GS: She really likes the one where little Billy Volek rescues the princess from the evil troll named Belichick. And the one where Manning the Lesser melts all the snow and surfs out of town. But I don't think either one of them is going to come true.
JR: How about the one where the nasty commissioner wipes out an entire generation of fans by making them sit through a night game in Green Bay in January? I hear Disney is considering a PG rating for that one.
GS: Ah, be honest. Are you really concerned about the Packer fans? Or are you concerned about your toes freezing off and falling out of your shoes after you cross the parking lot?
JR: Workman's comp, baby. I'll trade three toes for a time-share in Vail. Four for a hot tub in Aspen.
GS: You'll need it. It's going to be cold in Foxborough, but I've been at a playoff game in Green Bay in January, and I know what Jethro Pugh felt like. Still, if anyone is going to pull an upset this week, I have to believe it will be the Giants. Do you disagree?
JR: The gap in talent in the NFC is not as great, and the weather can certainly cause unpredictability.
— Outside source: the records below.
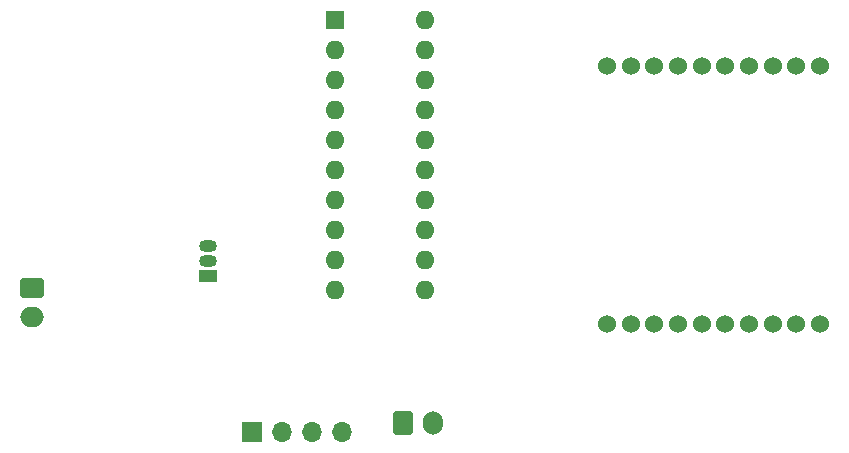
<source format=gbs>
G04 #@! TF.GenerationSoftware,KiCad,Pcbnew,8.0.6*
G04 #@! TF.CreationDate,2025-02-13T22:05:00-07:00*
G04 #@! TF.ProjectId,PACS_1.0,50414353-5f31-42e3-902e-6b696361645f,rev?*
G04 #@! TF.SameCoordinates,Original*
G04 #@! TF.FileFunction,Soldermask,Bot*
G04 #@! TF.FilePolarity,Negative*
%FSLAX46Y46*%
G04 Gerber Fmt 4.6, Leading zero omitted, Abs format (unit mm)*
G04 Created by KiCad (PCBNEW 8.0.6) date 2025-02-13 22:05:00*
%MOMM*%
%LPD*%
G01*
G04 APERTURE LIST*
G04 Aperture macros list*
%AMRoundRect*
0 Rectangle with rounded corners*
0 $1 Rounding radius*
0 $2 $3 $4 $5 $6 $7 $8 $9 X,Y pos of 4 corners*
0 Add a 4 corners polygon primitive as box body*
4,1,4,$2,$3,$4,$5,$6,$7,$8,$9,$2,$3,0*
0 Add four circle primitives for the rounded corners*
1,1,$1+$1,$2,$3*
1,1,$1+$1,$4,$5*
1,1,$1+$1,$6,$7*
1,1,$1+$1,$8,$9*
0 Add four rect primitives between the rounded corners*
20,1,$1+$1,$2,$3,$4,$5,0*
20,1,$1+$1,$4,$5,$6,$7,0*
20,1,$1+$1,$6,$7,$8,$9,0*
20,1,$1+$1,$8,$9,$2,$3,0*%
G04 Aperture macros list end*
%ADD10R,1.500000X1.050000*%
%ADD11O,1.500000X1.050000*%
%ADD12R,1.600000X1.600000*%
%ADD13O,1.600000X1.600000*%
%ADD14R,1.700000X1.700000*%
%ADD15O,1.700000X1.700000*%
%ADD16RoundRect,0.250000X-0.750000X0.600000X-0.750000X-0.600000X0.750000X-0.600000X0.750000X0.600000X0*%
%ADD17O,2.000000X1.700000*%
%ADD18RoundRect,0.250000X-0.600000X-0.750000X0.600000X-0.750000X0.600000X0.750000X-0.600000X0.750000X0*%
%ADD19O,1.700000X2.000000*%
%ADD20C,1.524000*%
G04 APERTURE END LIST*
D10*
X160925000Y-96020000D03*
D11*
X160925000Y-94750000D03*
X160925000Y-93480000D03*
D12*
X171700000Y-74325000D03*
D13*
X171700000Y-76865000D03*
X171700000Y-79405000D03*
X171700000Y-81945000D03*
X171700000Y-84485000D03*
X171700000Y-87025000D03*
X171700000Y-89565000D03*
X171700000Y-92105000D03*
X171700000Y-94645000D03*
X171700000Y-97185000D03*
X179320000Y-97185000D03*
X179320000Y-94645000D03*
X179320000Y-92105000D03*
X179320000Y-89565000D03*
X179320000Y-87025000D03*
X179320000Y-84485000D03*
X179320000Y-81945000D03*
X179320000Y-79405000D03*
X179320000Y-76865000D03*
X179320000Y-74325000D03*
D14*
X164700000Y-109225000D03*
D15*
X167240000Y-109225000D03*
X169780000Y-109225000D03*
X172320000Y-109225000D03*
D16*
X146050000Y-97000000D03*
D17*
X146050000Y-99500000D03*
D18*
X177500000Y-108450000D03*
D19*
X180000000Y-108450000D03*
D20*
X212750000Y-78250000D03*
X210750000Y-78250000D03*
X208750000Y-78250000D03*
X206750000Y-78250000D03*
X204750000Y-78250000D03*
X202750000Y-78250000D03*
X200750000Y-78250000D03*
X198750000Y-78250000D03*
X196750000Y-78250000D03*
X194750000Y-78250000D03*
X194750000Y-100094000D03*
X196750000Y-100094000D03*
X198750000Y-100094000D03*
X200750000Y-100094000D03*
X202750000Y-100094000D03*
X204750000Y-100094000D03*
X206750000Y-100094000D03*
X208750000Y-100094000D03*
X210750000Y-100094000D03*
X212750000Y-100094000D03*
M02*

</source>
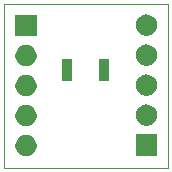
<source format=gbr>
G04 #@! TF.GenerationSoftware,KiCad,Pcbnew,(5.1.5-0-10_14)*
G04 #@! TF.CreationDate,2020-04-28T22:37:27-06:00*
G04 #@! TF.ProjectId,SSOP4-Breakout,53534f50-342d-4427-9265-616b6f75742e,rev?*
G04 #@! TF.SameCoordinates,Original*
G04 #@! TF.FileFunction,Soldermask,Top*
G04 #@! TF.FilePolarity,Negative*
%FSLAX46Y46*%
G04 Gerber Fmt 4.6, Leading zero omitted, Abs format (unit mm)*
G04 Created by KiCad (PCBNEW (5.1.5-0-10_14)) date 2020-04-28 22:37:27*
%MOMM*%
%LPD*%
G04 APERTURE LIST*
%ADD10C,0.050000*%
%ADD11C,0.100000*%
G04 APERTURE END LIST*
D10*
X24892000Y-25908000D02*
X25908000Y-25908000D01*
X25908000Y-12065000D02*
X24892000Y-12065000D01*
X24892000Y-12065000D02*
X12065000Y-12065000D01*
X25908000Y-25908000D02*
X25908000Y-12065000D01*
X12065000Y-25908000D02*
X24892000Y-25908000D01*
X12065000Y-12065000D02*
X12065000Y-25908000D01*
D11*
G36*
X14003513Y-23153928D02*
G01*
X14152813Y-23183625D01*
X14316785Y-23251545D01*
X14464355Y-23350148D01*
X14589854Y-23475647D01*
X14688457Y-23623217D01*
X14756377Y-23787189D01*
X14791001Y-23961260D01*
X14791001Y-24138742D01*
X14756377Y-24312813D01*
X14688457Y-24476785D01*
X14589854Y-24624355D01*
X14464355Y-24749854D01*
X14316785Y-24848457D01*
X14152813Y-24916377D01*
X14003513Y-24946074D01*
X13978743Y-24951001D01*
X13801259Y-24951001D01*
X13776489Y-24946074D01*
X13627189Y-24916377D01*
X13463217Y-24848457D01*
X13315647Y-24749854D01*
X13190148Y-24624355D01*
X13091545Y-24476785D01*
X13023625Y-24312813D01*
X12989001Y-24138742D01*
X12989001Y-23961260D01*
X13023625Y-23787189D01*
X13091545Y-23623217D01*
X13190148Y-23475647D01*
X13315647Y-23350148D01*
X13463217Y-23251545D01*
X13627189Y-23183625D01*
X13776489Y-23153928D01*
X13801259Y-23149001D01*
X13978743Y-23149001D01*
X14003513Y-23153928D01*
G37*
G36*
X24980200Y-24904000D02*
G01*
X23178200Y-24904000D01*
X23178200Y-23102000D01*
X24980200Y-23102000D01*
X24980200Y-24904000D01*
G37*
G36*
X14003513Y-20613928D02*
G01*
X14152813Y-20643625D01*
X14316785Y-20711545D01*
X14464355Y-20810148D01*
X14589854Y-20935647D01*
X14688457Y-21083217D01*
X14756377Y-21247189D01*
X14791001Y-21421260D01*
X14791001Y-21598742D01*
X14756377Y-21772813D01*
X14688457Y-21936785D01*
X14589854Y-22084355D01*
X14464355Y-22209854D01*
X14316785Y-22308457D01*
X14152813Y-22376377D01*
X14003513Y-22406074D01*
X13978743Y-22411001D01*
X13801259Y-22411001D01*
X13776489Y-22406074D01*
X13627189Y-22376377D01*
X13463217Y-22308457D01*
X13315647Y-22209854D01*
X13190148Y-22084355D01*
X13091545Y-21936785D01*
X13023625Y-21772813D01*
X12989001Y-21598742D01*
X12989001Y-21421260D01*
X13023625Y-21247189D01*
X13091545Y-21083217D01*
X13190148Y-20935647D01*
X13315647Y-20810148D01*
X13463217Y-20711545D01*
X13627189Y-20643625D01*
X13776489Y-20613928D01*
X13801259Y-20609001D01*
X13978743Y-20609001D01*
X14003513Y-20613928D01*
G37*
G36*
X24192712Y-20566927D02*
G01*
X24342012Y-20596624D01*
X24505984Y-20664544D01*
X24653554Y-20763147D01*
X24779053Y-20888646D01*
X24877656Y-21036216D01*
X24945576Y-21200188D01*
X24980200Y-21374259D01*
X24980200Y-21551741D01*
X24945576Y-21725812D01*
X24877656Y-21889784D01*
X24779053Y-22037354D01*
X24653554Y-22162853D01*
X24505984Y-22261456D01*
X24342012Y-22329376D01*
X24192712Y-22359073D01*
X24167942Y-22364000D01*
X23990458Y-22364000D01*
X23965688Y-22359073D01*
X23816388Y-22329376D01*
X23652416Y-22261456D01*
X23504846Y-22162853D01*
X23379347Y-22037354D01*
X23280744Y-21889784D01*
X23212824Y-21725812D01*
X23178200Y-21551741D01*
X23178200Y-21374259D01*
X23212824Y-21200188D01*
X23280744Y-21036216D01*
X23379347Y-20888646D01*
X23504846Y-20763147D01*
X23652416Y-20664544D01*
X23816388Y-20596624D01*
X23965688Y-20566927D01*
X23990458Y-20562000D01*
X24167942Y-20562000D01*
X24192712Y-20566927D01*
G37*
G36*
X14003513Y-18073928D02*
G01*
X14152813Y-18103625D01*
X14316785Y-18171545D01*
X14464355Y-18270148D01*
X14589854Y-18395647D01*
X14688457Y-18543217D01*
X14756377Y-18707189D01*
X14791001Y-18881260D01*
X14791001Y-19058742D01*
X14756377Y-19232813D01*
X14688457Y-19396785D01*
X14589854Y-19544355D01*
X14464355Y-19669854D01*
X14316785Y-19768457D01*
X14152813Y-19836377D01*
X14003513Y-19866074D01*
X13978743Y-19871001D01*
X13801259Y-19871001D01*
X13776489Y-19866074D01*
X13627189Y-19836377D01*
X13463217Y-19768457D01*
X13315647Y-19669854D01*
X13190148Y-19544355D01*
X13091545Y-19396785D01*
X13023625Y-19232813D01*
X12989001Y-19058742D01*
X12989001Y-18881260D01*
X13023625Y-18707189D01*
X13091545Y-18543217D01*
X13190148Y-18395647D01*
X13315647Y-18270148D01*
X13463217Y-18171545D01*
X13627189Y-18103625D01*
X13776489Y-18073928D01*
X13801259Y-18069001D01*
X13978743Y-18069001D01*
X14003513Y-18073928D01*
G37*
G36*
X24192712Y-18026927D02*
G01*
X24342012Y-18056624D01*
X24505984Y-18124544D01*
X24653554Y-18223147D01*
X24779053Y-18348646D01*
X24877656Y-18496216D01*
X24945576Y-18660188D01*
X24980200Y-18834259D01*
X24980200Y-19011741D01*
X24945576Y-19185812D01*
X24877656Y-19349784D01*
X24779053Y-19497354D01*
X24653554Y-19622853D01*
X24505984Y-19721456D01*
X24342012Y-19789376D01*
X24192712Y-19819073D01*
X24167942Y-19824000D01*
X23990458Y-19824000D01*
X23965688Y-19819073D01*
X23816388Y-19789376D01*
X23652416Y-19721456D01*
X23504846Y-19622853D01*
X23379347Y-19497354D01*
X23280744Y-19349784D01*
X23212824Y-19185812D01*
X23178200Y-19011741D01*
X23178200Y-18834259D01*
X23212824Y-18660188D01*
X23280744Y-18496216D01*
X23379347Y-18348646D01*
X23504846Y-18223147D01*
X23652416Y-18124544D01*
X23816388Y-18056624D01*
X23965688Y-18026927D01*
X23990458Y-18022000D01*
X24167942Y-18022000D01*
X24192712Y-18026927D01*
G37*
G36*
X20899000Y-18579000D02*
G01*
X20047000Y-18579000D01*
X20047000Y-16727000D01*
X20899000Y-16727000D01*
X20899000Y-18579000D01*
G37*
G36*
X17799000Y-18579000D02*
G01*
X16947000Y-18579000D01*
X16947000Y-16727000D01*
X17799000Y-16727000D01*
X17799000Y-18579000D01*
G37*
G36*
X14003513Y-15533928D02*
G01*
X14152813Y-15563625D01*
X14316785Y-15631545D01*
X14464355Y-15730148D01*
X14589854Y-15855647D01*
X14688457Y-16003217D01*
X14756377Y-16167189D01*
X14791001Y-16341260D01*
X14791001Y-16518742D01*
X14756377Y-16692813D01*
X14688457Y-16856785D01*
X14589854Y-17004355D01*
X14464355Y-17129854D01*
X14316785Y-17228457D01*
X14152813Y-17296377D01*
X14003513Y-17326074D01*
X13978743Y-17331001D01*
X13801259Y-17331001D01*
X13776489Y-17326074D01*
X13627189Y-17296377D01*
X13463217Y-17228457D01*
X13315647Y-17129854D01*
X13190148Y-17004355D01*
X13091545Y-16856785D01*
X13023625Y-16692813D01*
X12989001Y-16518742D01*
X12989001Y-16341260D01*
X13023625Y-16167189D01*
X13091545Y-16003217D01*
X13190148Y-15855647D01*
X13315647Y-15730148D01*
X13463217Y-15631545D01*
X13627189Y-15563625D01*
X13776489Y-15533928D01*
X13801259Y-15529001D01*
X13978743Y-15529001D01*
X14003513Y-15533928D01*
G37*
G36*
X24192712Y-15486927D02*
G01*
X24342012Y-15516624D01*
X24505984Y-15584544D01*
X24653554Y-15683147D01*
X24779053Y-15808646D01*
X24877656Y-15956216D01*
X24945576Y-16120188D01*
X24980200Y-16294259D01*
X24980200Y-16471741D01*
X24945576Y-16645812D01*
X24877656Y-16809784D01*
X24779053Y-16957354D01*
X24653554Y-17082853D01*
X24505984Y-17181456D01*
X24342012Y-17249376D01*
X24192712Y-17279073D01*
X24167942Y-17284000D01*
X23990458Y-17284000D01*
X23965688Y-17279073D01*
X23816388Y-17249376D01*
X23652416Y-17181456D01*
X23504846Y-17082853D01*
X23379347Y-16957354D01*
X23280744Y-16809784D01*
X23212824Y-16645812D01*
X23178200Y-16471741D01*
X23178200Y-16294259D01*
X23212824Y-16120188D01*
X23280744Y-15956216D01*
X23379347Y-15808646D01*
X23504846Y-15683147D01*
X23652416Y-15584544D01*
X23816388Y-15516624D01*
X23965688Y-15486927D01*
X23990458Y-15482000D01*
X24167942Y-15482000D01*
X24192712Y-15486927D01*
G37*
G36*
X14791001Y-14791001D02*
G01*
X12989001Y-14791001D01*
X12989001Y-12989001D01*
X14791001Y-12989001D01*
X14791001Y-14791001D01*
G37*
G36*
X24192712Y-12946927D02*
G01*
X24342012Y-12976624D01*
X24505984Y-13044544D01*
X24653554Y-13143147D01*
X24779053Y-13268646D01*
X24877656Y-13416216D01*
X24945576Y-13580188D01*
X24980200Y-13754259D01*
X24980200Y-13931741D01*
X24945576Y-14105812D01*
X24877656Y-14269784D01*
X24779053Y-14417354D01*
X24653554Y-14542853D01*
X24505984Y-14641456D01*
X24342012Y-14709376D01*
X24192712Y-14739073D01*
X24167942Y-14744000D01*
X23990458Y-14744000D01*
X23965688Y-14739073D01*
X23816388Y-14709376D01*
X23652416Y-14641456D01*
X23504846Y-14542853D01*
X23379347Y-14417354D01*
X23280744Y-14269784D01*
X23212824Y-14105812D01*
X23178200Y-13931741D01*
X23178200Y-13754259D01*
X23212824Y-13580188D01*
X23280744Y-13416216D01*
X23379347Y-13268646D01*
X23504846Y-13143147D01*
X23652416Y-13044544D01*
X23816388Y-12976624D01*
X23965688Y-12946927D01*
X23990458Y-12942000D01*
X24167942Y-12942000D01*
X24192712Y-12946927D01*
G37*
M02*

</source>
So, yeah, I suppose the Giants have a shot. San Diego's only chance is if defensive coordinator Ted Cottrell figures out a way to get to Brady that no one else has discovered.
GS: The only guy to slow down Brady has been Lloyd Carr, and that was when Brady played for him at Michigan. I don't think the Chargers have a good time storming the castle. I'll predict New England, 47-13, and when it's over, I'll be writing about Belichick running up the score again.
JR: I'm guessing Green Bay 6, New York minus 3, and when it's over, I'll be looking for a St. Bernard to get me home.